Sunday, December 28, 2014

In Which I See Water Smooth and Roads Rough

The rough surface of the Lindale Trail. So I turned back and rode on pavement.

The longest ride of the Christmas break so far, and it came on the same day I spent two hours at the gym and the weather also cooled off so the day was below freezing. Strange how that worked out.

I woke up early, for no particularly good reason, and went to the gym a bit after 4 a.m. “Law and Order” did not start until 5, and my wife and I (she had showed up just before 5) enjoyed first one, and then a second episode. We decided by 7 we had to leave, so she want to pick up doughnuts for breakfast as I went home.

Well, after that sugary breakfast, I went back to bed and slept most of the morning away. I woke up after 11 a.m., had some leftover pizza for second breakfast/lunch, and spent a little time putting out birdseed and putting used bottles in the van.

By around 2, I decided the day was too nice to stay inside, and I dressed for another bike ride. It was cool, but I wasn't sure long underwear was called for. I decided warmth was better then coolth, and opted to risk over heating rather than hypothermia.

I set out, planning first to do the Lindale-Boyson Road trails and then maybe head over to the Cedar River Trail. But, once I got past the half-mile or so of paved trail to the limestone surface, it was both uneven and mushy in places. Although it was only 30 degrees, there wasn't a cloud in the sky, and the low winter sun was still warm enough to make water on rock liquid rather than solid.

I decided that once I get one of the mountain bikes fixed, it would be OK to ride this rutted trail, but I probably won’t do it on Francis and definitely not Fancy Bike.

So then I had the bright idea to stick to paving—and to go down to the Prairie Parks Fishery via the Cedar River Trail.

Birds on Cedar Lake.

I think it was a good idea. Cedar Lake, when I got there, has started to ice over again (early next week we’ll have lows near zero and it will probably mostly close). There were some walkers and riders on the trail, and plenty of birds were on the lake where water and ice met.

Closer look at some ducks. I like how the blue sky turns both ice and water blue.

Traffic was light as I traveled through downtown. When I go to Otis Road, the approach road to the fishery, Cedar River looked quiet and peaceful—even Mt. Trashmore was pretty reflected in the river.

It was such a pretty day even Mt. Trashmore, viewed from Otis Road, looked nice.

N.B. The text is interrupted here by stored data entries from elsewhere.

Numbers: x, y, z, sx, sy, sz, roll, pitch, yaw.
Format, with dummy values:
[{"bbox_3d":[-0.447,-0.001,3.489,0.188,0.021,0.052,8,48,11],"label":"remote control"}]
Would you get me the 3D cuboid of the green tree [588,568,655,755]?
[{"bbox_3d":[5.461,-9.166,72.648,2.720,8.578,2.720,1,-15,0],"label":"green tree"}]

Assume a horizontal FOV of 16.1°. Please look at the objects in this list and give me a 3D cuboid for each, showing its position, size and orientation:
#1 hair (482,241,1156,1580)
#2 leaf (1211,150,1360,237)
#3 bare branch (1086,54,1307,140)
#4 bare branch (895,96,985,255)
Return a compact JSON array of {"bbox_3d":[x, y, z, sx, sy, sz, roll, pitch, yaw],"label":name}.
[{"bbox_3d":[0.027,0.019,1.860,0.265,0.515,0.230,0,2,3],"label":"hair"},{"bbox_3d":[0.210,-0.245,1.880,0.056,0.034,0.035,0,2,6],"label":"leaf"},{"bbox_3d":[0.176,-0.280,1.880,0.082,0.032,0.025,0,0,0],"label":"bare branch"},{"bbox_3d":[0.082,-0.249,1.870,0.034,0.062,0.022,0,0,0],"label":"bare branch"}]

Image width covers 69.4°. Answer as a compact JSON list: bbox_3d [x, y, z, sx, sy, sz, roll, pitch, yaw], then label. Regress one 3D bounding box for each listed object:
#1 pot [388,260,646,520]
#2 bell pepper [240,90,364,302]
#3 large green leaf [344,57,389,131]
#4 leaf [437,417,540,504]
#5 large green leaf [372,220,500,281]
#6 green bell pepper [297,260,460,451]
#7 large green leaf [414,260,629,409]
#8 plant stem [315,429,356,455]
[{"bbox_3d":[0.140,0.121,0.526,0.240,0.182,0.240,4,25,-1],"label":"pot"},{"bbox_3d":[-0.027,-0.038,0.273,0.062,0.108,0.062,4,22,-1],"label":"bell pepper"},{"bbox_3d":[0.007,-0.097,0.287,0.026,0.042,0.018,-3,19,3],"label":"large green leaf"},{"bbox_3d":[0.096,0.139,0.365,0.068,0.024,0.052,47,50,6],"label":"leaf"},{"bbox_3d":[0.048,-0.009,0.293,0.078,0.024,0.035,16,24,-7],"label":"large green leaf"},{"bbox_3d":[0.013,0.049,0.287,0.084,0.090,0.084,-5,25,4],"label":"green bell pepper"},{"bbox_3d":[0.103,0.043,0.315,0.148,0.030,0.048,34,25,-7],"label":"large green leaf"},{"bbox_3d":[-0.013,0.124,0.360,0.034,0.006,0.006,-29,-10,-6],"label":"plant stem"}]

When I got to Prairie Parks Fishery, I was pleasantly surprised to find quite a few people strolling or fishing—it’s good to see a park in use. The other surprise is that, unlike Cedar Lake, almost no water birds were crowding the lake. Then again, the river is nearby and birds seem to like it a lot—maybe the moving water stirs up more food.

On north end of Prairie Parks Fishery Trail, look south (top) and you see the lake, turn around (bottom photo) and you're looking north across the Cedar River.

Anyway, I ate the snack I had brought and then headed back home. The last half hour, I was riding with lights on, but by 5, when I go home, it was dim, but no longer fully dark.

While the coldest six weeks of mid-winter lie ahead, it’s nice to realize that the star which warms us by day is slowly rising higher in the sky and giving use more light each day.

Part of the route between the Cedar River Trail and the Prairie Parks Fishery--two blocks of brick street near downtown.

With my computer on the fritz, I’ll be guessing wildly at mileage. But I know this ride felt longer than the trip out to Lafayette yesterday, and that’s about a 20-mile ride. Did I go close to 30 in a bit over three hours?

It’s possible. And whether it was 30 miles or not, it was still a pleasant ride. As the sun slowly sank and the air turned colder, it turned out the long underwear was a good idea, too.

Traditional view of low sun over Cedar Lake, but it does look nice, no? Turned on lights after taking this photo.